» **STATED TASK**
Set out all of the material as a Markdown table with the columns Number and Line, one row per line. Leave out blank lines.

» **DATA SHOWN**

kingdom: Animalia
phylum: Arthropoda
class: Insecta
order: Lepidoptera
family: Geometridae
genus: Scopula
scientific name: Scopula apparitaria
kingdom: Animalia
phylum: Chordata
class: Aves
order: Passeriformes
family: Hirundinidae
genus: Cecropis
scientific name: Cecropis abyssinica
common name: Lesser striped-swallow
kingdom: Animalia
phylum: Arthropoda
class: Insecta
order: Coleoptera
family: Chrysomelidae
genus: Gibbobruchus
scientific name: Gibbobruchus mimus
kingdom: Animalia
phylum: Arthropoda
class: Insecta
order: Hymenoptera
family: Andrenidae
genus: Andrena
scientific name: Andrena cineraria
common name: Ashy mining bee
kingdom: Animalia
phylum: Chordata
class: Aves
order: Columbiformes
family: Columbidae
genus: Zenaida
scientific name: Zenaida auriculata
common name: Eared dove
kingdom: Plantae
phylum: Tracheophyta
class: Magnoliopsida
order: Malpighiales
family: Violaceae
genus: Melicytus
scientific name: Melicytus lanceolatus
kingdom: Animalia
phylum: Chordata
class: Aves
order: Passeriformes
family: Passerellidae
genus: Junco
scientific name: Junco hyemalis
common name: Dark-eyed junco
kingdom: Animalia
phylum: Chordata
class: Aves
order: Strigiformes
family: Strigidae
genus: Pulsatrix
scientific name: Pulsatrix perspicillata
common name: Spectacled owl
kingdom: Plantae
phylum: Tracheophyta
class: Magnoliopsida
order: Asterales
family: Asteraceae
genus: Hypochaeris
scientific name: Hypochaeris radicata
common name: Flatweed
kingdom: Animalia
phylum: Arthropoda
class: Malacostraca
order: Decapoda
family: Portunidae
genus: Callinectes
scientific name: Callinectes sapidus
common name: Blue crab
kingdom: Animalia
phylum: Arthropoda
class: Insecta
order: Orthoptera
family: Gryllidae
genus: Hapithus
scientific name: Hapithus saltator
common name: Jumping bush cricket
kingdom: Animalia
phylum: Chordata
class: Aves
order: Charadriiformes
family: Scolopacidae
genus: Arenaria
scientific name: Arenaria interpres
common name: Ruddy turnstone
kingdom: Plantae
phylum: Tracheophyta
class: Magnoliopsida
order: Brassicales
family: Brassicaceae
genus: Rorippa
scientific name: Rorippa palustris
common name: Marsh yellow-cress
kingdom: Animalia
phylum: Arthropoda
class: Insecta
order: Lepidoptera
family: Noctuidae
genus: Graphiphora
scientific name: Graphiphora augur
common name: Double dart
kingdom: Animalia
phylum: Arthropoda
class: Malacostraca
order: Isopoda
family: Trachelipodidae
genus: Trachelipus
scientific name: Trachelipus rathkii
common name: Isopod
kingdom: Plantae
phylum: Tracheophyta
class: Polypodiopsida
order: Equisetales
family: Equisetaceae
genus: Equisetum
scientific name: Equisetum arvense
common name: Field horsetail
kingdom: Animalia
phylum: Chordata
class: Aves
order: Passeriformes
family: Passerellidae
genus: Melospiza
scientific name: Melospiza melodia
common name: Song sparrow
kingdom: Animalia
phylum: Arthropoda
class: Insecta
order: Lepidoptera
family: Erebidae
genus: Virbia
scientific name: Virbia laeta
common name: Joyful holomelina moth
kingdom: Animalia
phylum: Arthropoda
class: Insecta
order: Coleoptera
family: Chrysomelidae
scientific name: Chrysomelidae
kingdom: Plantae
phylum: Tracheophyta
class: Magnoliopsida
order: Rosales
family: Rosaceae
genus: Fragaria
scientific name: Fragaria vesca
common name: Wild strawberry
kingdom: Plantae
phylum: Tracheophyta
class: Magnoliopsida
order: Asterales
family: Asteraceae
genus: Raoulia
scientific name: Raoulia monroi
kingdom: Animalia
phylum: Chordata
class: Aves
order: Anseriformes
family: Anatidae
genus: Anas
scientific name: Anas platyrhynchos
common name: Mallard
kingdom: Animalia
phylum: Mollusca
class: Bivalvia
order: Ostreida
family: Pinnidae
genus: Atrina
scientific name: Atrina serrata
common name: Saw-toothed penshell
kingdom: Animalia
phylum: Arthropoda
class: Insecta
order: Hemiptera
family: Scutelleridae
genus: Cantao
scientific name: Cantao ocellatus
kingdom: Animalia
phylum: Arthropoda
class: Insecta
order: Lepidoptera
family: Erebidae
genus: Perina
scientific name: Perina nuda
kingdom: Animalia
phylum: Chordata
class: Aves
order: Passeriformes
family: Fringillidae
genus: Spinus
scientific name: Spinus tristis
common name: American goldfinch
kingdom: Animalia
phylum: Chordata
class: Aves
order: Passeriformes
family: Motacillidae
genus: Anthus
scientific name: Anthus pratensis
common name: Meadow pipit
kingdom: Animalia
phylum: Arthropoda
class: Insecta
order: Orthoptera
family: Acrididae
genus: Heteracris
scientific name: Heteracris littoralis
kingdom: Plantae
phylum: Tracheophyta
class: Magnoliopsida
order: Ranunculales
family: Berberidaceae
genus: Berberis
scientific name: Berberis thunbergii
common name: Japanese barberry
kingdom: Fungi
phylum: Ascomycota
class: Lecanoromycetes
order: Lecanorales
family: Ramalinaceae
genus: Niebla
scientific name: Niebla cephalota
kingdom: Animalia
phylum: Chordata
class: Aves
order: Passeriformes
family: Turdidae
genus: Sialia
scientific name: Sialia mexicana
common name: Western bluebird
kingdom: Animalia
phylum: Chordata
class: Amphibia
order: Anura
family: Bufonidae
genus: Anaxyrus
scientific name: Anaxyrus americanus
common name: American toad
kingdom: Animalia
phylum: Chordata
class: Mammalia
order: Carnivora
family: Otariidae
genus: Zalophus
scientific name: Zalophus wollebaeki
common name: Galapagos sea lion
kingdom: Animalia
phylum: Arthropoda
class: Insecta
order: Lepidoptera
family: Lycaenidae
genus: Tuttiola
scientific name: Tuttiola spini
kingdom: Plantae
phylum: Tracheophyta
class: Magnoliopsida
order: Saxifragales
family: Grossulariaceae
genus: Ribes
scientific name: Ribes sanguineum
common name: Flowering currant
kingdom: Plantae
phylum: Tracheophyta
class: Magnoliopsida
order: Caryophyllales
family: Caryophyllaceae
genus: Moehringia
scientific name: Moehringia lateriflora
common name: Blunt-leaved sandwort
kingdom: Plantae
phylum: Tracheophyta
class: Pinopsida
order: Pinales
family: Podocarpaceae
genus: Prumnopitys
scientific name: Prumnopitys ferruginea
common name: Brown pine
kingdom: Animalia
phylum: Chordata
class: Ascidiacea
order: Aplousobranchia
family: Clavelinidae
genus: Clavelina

» **COMPLETE OUTPUT**
| Number | Line |
|---|---|
| 1 | kingdom: Animalia |
| 2 | phylum: Arthropoda |
| 3 | class: Insecta |
| 4 | order: Lepidoptera |
| 5 | family: Geometridae |
| 6 | genus: Scopula |
| 7 | scientific name: Scopula apparitaria |
| 8 | kingdom: Animalia |
| 9 | phylum: Chordata |
| 10 | class: Aves |
| 11 | order: Passeriformes |
| 12 | family: Hirundinidae |
| 13 | genus: Cecropis |
| 14 | scientific name: Cecropis abyssinica |
| 15 | common name: Lesser striped-swallow |
| 16 | kingdom: Animalia |
| 17 | phylum: Arthropoda |
| 18 | class: Insecta |
| 19 | order: Coleoptera |
| 20 | family: Chrysomelidae |
| 21 | genus: Gibbobruchus |
| 22 | scientific name: Gibbobruchus mimus |
| 23 | kingdom: Animalia |
| 24 | phylum: Arthropoda |
| 25 | class: Insecta |
| 26 | order: Hymenoptera |
| 27 | family: Andrenidae |
| 28 | genus: Andrena |
| 29 | scientific name: Andrena cineraria |
| 30 | common name: Ashy mining bee |
| 31 | kingdom: Animalia |
| 32 | phylum: Chordata |
| 33 | class: Aves |
| 34 | order: Columbiformes |
| 35 | family: Columbidae |
| 36 | genus: Zenaida |
| 37 | scientific name: Zenaida auriculata |
| 38 | common name: Eared dove |
| 39 | kingdom: Plantae |
| 40 | phylum: Tracheophyta |
| 41 | class: Magnoliopsida |
| 42 | order: Malpighiales |
| 43 | family: Violaceae |
| 44 | genus: Melicytus |
| 45 | scientific name: Melicytus lanceolatus |
| 46 | kingdom: Animalia |
| 47 | phylum: Chordata |
| 48 | class: Aves |
| 49 | order: Passeriformes |
| 50 | family: Passerellidae |
| 51 | genus: Junco |
| 52 | scientific name: Junco hyemalis |
| 53 | common name: Dark-eyed junco |
| 54 | kingdom: Animalia |
| 55 | phylum: Chordata |
| 56 | class: Aves |
| 57 | order: Strigiformes |
| 58 | family: Strigidae |
| 59 | genus: Pulsatrix |
| 60 | scientific name: Pulsatrix perspicillata |
| 61 | common name: Spectacled owl |
| 62 | kingdom: Plantae |
| 63 | phylum: Tracheophyta |
| 64 | class: Magnoliopsida |
| 65 | order: Asterales |
| 66 | family: Asteraceae |
| 67 | genus: Hypochaeris |
| 68 | scientific name: Hypochaeris radicata |
| 69 | common name: Flatweed |
| 70 | kingdom: Animalia |
| 71 | phylum: Arthropoda |
| 72 | class: Malacostraca |
| 73 | order: Decapoda |
| 74 | family: Portunidae |
| 75 | genus: Callinectes |
| 76 | scientific name: Callinectes sapidus |
| 77 | common name: Blue crab |
| 78 | kingdom: Animalia |
| 79 | phylum: Arthropoda |
| 80 | class: Insecta |
| 81 | order: Orthoptera |
| 82 | family: Gryllidae |
| 83 | genus: Hapithus |
| 84 | scientific name: Hapithus saltator |
| 85 | common name: Jumping bush cricket |
| 86 | kingdom: Animalia |
| 87 | phylum: Chordata |
| 88 | class: Aves |
| 89 | order: Charadriiformes |
| 90 | family: Scolopacidae |
| 91 | genus: Arenaria |
| 92 | scientific name: Arenaria interpres |
| 93 | common name: Ruddy turnstone |
| 94 | kingdom: Plantae |
| 95 | phylum: Tracheophyta |
| 96 | class: Magnoliopsida |
| 97 | order: Brassicales |
| 98 | family: Brassicaceae |
| 99 | genus: Rorippa |
| 100 | scientific name: Rorippa palustris |
| 101 | common name: Marsh yellow-cress |
| 102 | kingdom: Animalia |
| 103 | phylum: Arthropoda |
| 104 | class: Insecta |
| 105 | order: Lepidoptera |
| 106 | family: Noctuidae |
| 107 | genus: Graphiphora |
| 108 | scientific name: Graphiphora augur |
| 109 | common name: Double dart |
| 110 | kingdom: Animalia |
| 111 | phylum: Arthropoda |
| 112 | class: Malacostraca |
| 113 | order: Isopoda |
| 114 | family: Trachelipodidae |
| 115 | genus: Trachelipus |
| 116 | scientific name: Trachelipus rathkii |
| 117 | common name: Isopod |
| 118 | kingdom: Plantae |
| 119 | phylum: Tracheophyta |
| 120 | class: Polypodiopsida |
| 121 | order: Equisetales |
| 122 | family: Equisetaceae |
| 123 | genus: Equisetum |
| 124 | scientific name: Equisetum arvense |
| 125 | common name: Field horsetail |
| 126 | kingdom: Animalia |
| 127 | phylum: Chordata |
| 128 | class: Aves |
| 129 | order: Passeriformes |
| 130 | family: Passerellidae |
| 131 | genus: Melospiza |
| 132 | scientific name: Melospiza melodia |
| 133 | common name: Song sparrow |
| 134 | kingdom: Animalia |
| 135 | phylum: Arthropoda |
| 136 | class: Insecta |
| 137 | order: Lepidoptera |
| 138 | family: Erebidae |
| 139 | genus: Virbia |
| 140 | scientific name: Virbia laeta |
| 141 | common name: Joyful holomelina moth |
| 142 | kingdom: Animalia |
| 143 | phylum: Arthropoda |
| 144 | class: Insecta |
| 145 | order: Coleoptera |
| 146 | family: Chrysomelidae |
| 147 | scientific name: Chrysomelidae |
| 148 | kingdom: Plantae |
| 149 | phylum: Tracheophyta |
| 150 | class: Magnoliopsida |
| 151 | order: Rosales |
| 152 | family: Rosaceae |
| 153 | genus: Fragaria |
| 154 | scientific name: Fragaria vesca |
| 155 | common name: Wild strawberry |
| 156 | kingdom: Plantae |
| 157 | phylum: Tracheophyta |
| 158 | class: Magnoliopsida |
| 159 | order: Asterales |
| 160 | family: Asteraceae |
| 161 | genus: Raoulia |
| 162 | scientific name: Raoulia monroi |
| 163 | kingdom: Animalia |
| 164 | phylum: Chordata |
| 165 | class: Aves |
| 166 | order: Anseriformes |
| 167 | family: Anatidae |
| 168 | genus: Anas |
| 169 | scientific name: Anas platyrhynchos |
| 170 | common name: Mallard |
| 171 | kingdom: Animalia |
| 172 | phylum: Mollusca |
| 173 | class: Bivalvia |
| 174 | order: Ostreida |
| 175 | family: Pinnidae |
| 176 | genus: Atrina |
| 177 | scientific name: Atrina serrata |
| 178 | common name: Saw-toothed penshell |
| 179 | kingdom: Animalia |
| 180 | phylum: Arthropoda |
| 181 | class: Insecta |
| 182 | order: Hemiptera |
| 183 | family: Scutelleridae |
| 184 | genus: Cantao |
| 185 | scientific name: Cantao ocellatus |
| 186 | kingdom: Animalia |
| 187 | phylum: Arthropoda |
| 188 | class: Insecta |
| 189 | order: Lepidoptera |
| 190 | family: Erebidae |
| 191 | genus: Perina |
| 192 | scientific name: Perina nuda |
| 193 | kingdom: Animalia |
| 194 | phylum: Chordata |
| 195 | class: Aves |
| 196 | order: Passeriformes |
| 197 | family: Fringillidae |
| 198 | genus: Spinus |
| 199 | scientific name: Spinus tristis |
| 200 | common name: American goldfinch |
| 201 | kingdom: Animalia |
| 202 | phylum: Chordata |
| 203 | class: Aves |
| 204 | order: Passeriformes |
| 205 | family: Motacillidae |
| 206 | genus: Anthus |
| 207 | scientific name: Anthus pratensis |
| 208 | common name: Meadow pipit |
| 209 | kingdom: Animalia |
| 210 | phylum: Arthropoda |
| 211 | class: Insecta |
| 212 | order: Orthoptera |
| 213 | family: Acrididae |
| 214 | genus: Heteracris |
| 215 | scientific name: Heteracris littoralis |
| 216 | kingdom: Plantae |
| 217 | phylum: Tracheophyta |
| 218 | class: Magnoliopsida |
| 219 | order: Ranunculales |
| 220 | family: Berberidaceae |
| 221 | genus: Berberis |
| 222 | scientific name: Berberis thunbergii |
| 223 | common name: Japanese barberry |
| 224 | kingdom: Fungi |
| 225 | phylum: Ascomycota |
| 226 | class: Lecanoromycetes |
| 227 | order: Lecanorales |
| 228 | family: Ramalinaceae |
| 229 | genus: Niebla |
| 230 | scientific name: Niebla cephalota |
| 231 | kingdom: Animalia |
| 232 | phylum: Chordata |
| 233 | class: Aves |
| 234 | order: Passeriformes |
| 235 | family: Turdidae |
| 236 | genus: Sialia |
| 237 | scientific name: Sialia mexicana |
| 238 | common name: Western bluebird |
| 239 | kingdom: Animalia |
| 240 | phylum: Chordata |
| 241 | class: Amphibia |
| 242 | order: Anura |
| 243 | family: Bufonidae |
| 244 | genus: Anaxyrus |
| 245 | scientific name: Anaxyrus americanus |
| 246 | common name: American toad |
| 247 | kingdom: Animalia |
| 248 | phylum: Chordata |
| 249 | class: Mammalia |
| 250 | order: Carnivora |
| 251 | family: Otariidae |
| 252 | genus: Zalophus |
| 253 | scientific name: Zalophus wollebaeki |
| 254 | common name: Galapagos sea lion |
| 255 | kingdom: Animalia |
| 256 | phylum: Arthropoda |
| 257 | class: Insecta |
| 258 | order: Lepidoptera |
| 259 | family: Lycaenidae |
| 260 | genus: Tuttiola |
| 261 | scientific name: Tuttiola spini |
| 262 | kingdom: Plantae |
| 263 | phylum: Tracheophyta |
| 264 | class: Magnoliopsida |
| 265 | order: Saxifragales |
| 266 | family: Grossulariaceae |
| 267 | genus: Ribes |
| 268 | scientific name: Ribes sanguineum |
| 269 | common name: Flowering currant |
| 270 | kingdom: Plantae |
| 271 | phylum: Tracheophyta |
| 272 | class: Magnoliopsida |
| 273 | order: Caryophyllales |
| 274 | family: Caryophyllaceae |
| 275 | genus: Moehringia |
| 276 | scientific name: Moehringia lateriflora |
| 277 | common name: Blunt-leaved sandwort |
| 278 | kingdom: Plantae |
| 279 | phylum: Tracheophyta |
| 280 | class: Pinopsida |
| 281 | order: Pinales |
| 282 | family: Podocarpaceae |
| 283 | genus: Prumnopitys |
| 284 | scientific name: Prumnopitys ferruginea |
| 285 | common name: Brown pine |
| 286 | kingdom: Animalia |
| 287 | phylum: Chordata |
| 288 | class: Ascidiacea |
| 289 | order: Aplousobranchia |
| 290 | family: Clavelinidae |
| 291 | genus: Clavelina |